**WHAT IS REQUIRED:** Pick up the forum thread about UK immigration and the Schengen Zone after its last line and carry it on.

UK was the only EU member not part of the Schengen Zone as-in it was the only member you couldn't freely immigrate to. As well as it's an island, nobody hoping a boat from Morocco and landing in London.
Pakistani's aren't taking your job. The economy is just stagnating.
Post-Pandemic is a huge anomaly [1] but the article is talking about stuff pre-2019.
> it was the only member you couldn't freely immigrate to
Aside from not being the only nation outside of Schengen, Schengen only implies freedom from borders checks. As an EU citizen you could still emigrate freely (or as freely as anywhere else in the EU) to a non-Schengen countries. I know I did.
Ireland was also not in Schengen. And still isn't due to being bound to the CTA with the UK in the good Friday agreement. Cyprus also. And Romania and Bulgaria weren't in it until last year.
Actually both the UK and Ireland were the only two EU members not part of the Schengen Zone (opt-outs since 1997). Since UK Brexit'ed in 2020, that just leaves Ireland.
They're taking large portions of Bradford, Leeds etc.
Also, the boat can go from Morocco to Ceuta, and its cargo can be delivered via lorry across the Channel.
> Only idiots think immigration is uncontrolled. Practically all immigration is from government granted visas.
"Uncontrolled" in this context doesn't mean people hopping the border unbeknownst to the authorities. It means immigration at a rate high enough that it's beyond the capacity of the host nation to integrate the newcomers to its culture.
A village of a thousand people can accept one additional person per year indefinitely with no material change to its way of life. But it cannot accept, say, a hundred a year, especially if the hundred immigrants come from a substantially different culture, without fundamentally changing the entire social fabric.
And when such massive changes to society occur without buy-in from a convincing majority of people?[0] Well, only idiots would wonder why people think it's out of control.
[0]: In the UK, Brexit made it clear that in fact the buy-in was in the other direction.
> It means immigration at a rate high enough that it's beyond the capacity of the host nation to integrate the newcomers to its culture.

Dataset entries:
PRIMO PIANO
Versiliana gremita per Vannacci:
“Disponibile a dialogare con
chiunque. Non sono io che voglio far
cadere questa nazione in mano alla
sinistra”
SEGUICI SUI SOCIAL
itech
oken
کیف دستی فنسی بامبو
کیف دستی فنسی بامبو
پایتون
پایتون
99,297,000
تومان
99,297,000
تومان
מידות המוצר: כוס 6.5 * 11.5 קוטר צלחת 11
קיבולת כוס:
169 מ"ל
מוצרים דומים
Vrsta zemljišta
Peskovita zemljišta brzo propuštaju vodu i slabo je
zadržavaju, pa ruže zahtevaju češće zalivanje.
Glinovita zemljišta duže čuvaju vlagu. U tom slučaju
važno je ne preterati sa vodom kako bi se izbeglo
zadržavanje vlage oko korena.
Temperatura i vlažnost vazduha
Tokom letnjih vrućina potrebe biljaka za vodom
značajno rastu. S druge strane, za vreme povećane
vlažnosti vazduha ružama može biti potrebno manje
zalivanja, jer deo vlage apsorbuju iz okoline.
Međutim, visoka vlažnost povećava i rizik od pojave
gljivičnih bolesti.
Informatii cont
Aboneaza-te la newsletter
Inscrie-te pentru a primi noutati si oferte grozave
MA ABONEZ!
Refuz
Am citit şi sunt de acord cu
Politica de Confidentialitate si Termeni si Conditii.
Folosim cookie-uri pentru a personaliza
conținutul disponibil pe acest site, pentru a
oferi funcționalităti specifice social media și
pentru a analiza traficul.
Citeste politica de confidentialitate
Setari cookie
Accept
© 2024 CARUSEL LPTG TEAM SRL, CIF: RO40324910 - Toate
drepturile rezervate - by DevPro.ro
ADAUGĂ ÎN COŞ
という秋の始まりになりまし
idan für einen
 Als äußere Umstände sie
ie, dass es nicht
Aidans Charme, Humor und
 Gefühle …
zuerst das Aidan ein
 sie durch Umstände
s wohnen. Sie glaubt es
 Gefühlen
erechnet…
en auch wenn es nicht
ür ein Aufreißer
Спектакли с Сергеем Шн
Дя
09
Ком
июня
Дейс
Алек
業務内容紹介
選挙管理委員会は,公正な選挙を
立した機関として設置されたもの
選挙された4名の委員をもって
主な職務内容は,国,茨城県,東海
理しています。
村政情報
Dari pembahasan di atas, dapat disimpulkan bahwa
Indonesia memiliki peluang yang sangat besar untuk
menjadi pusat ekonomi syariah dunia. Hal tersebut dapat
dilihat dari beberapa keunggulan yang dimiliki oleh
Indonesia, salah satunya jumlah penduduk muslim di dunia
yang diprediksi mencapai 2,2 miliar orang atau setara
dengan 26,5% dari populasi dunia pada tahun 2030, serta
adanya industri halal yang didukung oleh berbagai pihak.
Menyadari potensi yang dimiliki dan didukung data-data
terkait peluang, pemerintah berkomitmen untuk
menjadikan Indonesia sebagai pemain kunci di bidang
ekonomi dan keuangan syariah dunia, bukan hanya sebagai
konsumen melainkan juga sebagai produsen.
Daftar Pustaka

**EXERCISE ANSWER:**
This resistance falls away quickly when food price inflation spirals out of control because you cannot find cheap labour for your harvests. (In 2025, there are zero highly developed nations, (yes, including Japan!) that do not heavily depend upon seasonal migrant labour to help with harvests.) Same when sick and elderly people have unreasonably long wait times at clinic or hospital due to doctor/nurse shortage.
yeah, because despite the UK training a huge number of doctors and nurses, the government doesn't want to pay them enough to stop them emigrating the the US or Australia, which have a lot of demand and much higher wages. So then they try to import health workers from elsewhere. Great plan.
Not to take the spotlight away from the UK, but I am pretty sure that all highly developed nations are struggling to find enough nurses amongst their citizens. Even Japan (gasp) has a special programme to help foreigners learn Japanese and immigrate as a skilled nurse.
It's not great, sure, but it's only something like a long-run 2% drag. 2% is a lot, don't get me wrong! But the loss from planning is pretty high double digits, well over 10% in the US, to say nothing about the gains from liberalizing migration
A recent estimation puts the cost of Brexit as 6% of GDP, since 2020 - because that's when the UK actually left. So over 5 full years. That's a lot. And it's not a one-off either.
Making trading slightly harder with 27 non-English speaking countries in a stagnating political experiment (roughly 30-50th percentile of worldwide GDP growth rates)
Making trading easier with 168 other countries, many of them English-speaking nations, and who comprise the largest and most dynamic economies on Earth.